_WHAT YOU SHOULD DO_. What you return should be every record, retyped without a single change.

☆ ☆ ☆

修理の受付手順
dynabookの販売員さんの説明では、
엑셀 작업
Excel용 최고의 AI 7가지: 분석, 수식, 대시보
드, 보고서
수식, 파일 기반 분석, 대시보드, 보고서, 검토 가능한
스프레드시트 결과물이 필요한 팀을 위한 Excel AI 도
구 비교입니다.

☆ ☆ ☆

_EXERCISE ANSWER_.
修理の受付手順
dynabookの販売員さんの説明では、
엑셀 작업
Excel용 최고의 AI 7가지: 분석, 수식, 대시보
드, 보고서
수식, 파일 기반 분석, 대시보드, 보고서, 검토 가능한
스프레드시트 결과물이 필요한 팀을 위한 Excel AI 도
구 비교입니다.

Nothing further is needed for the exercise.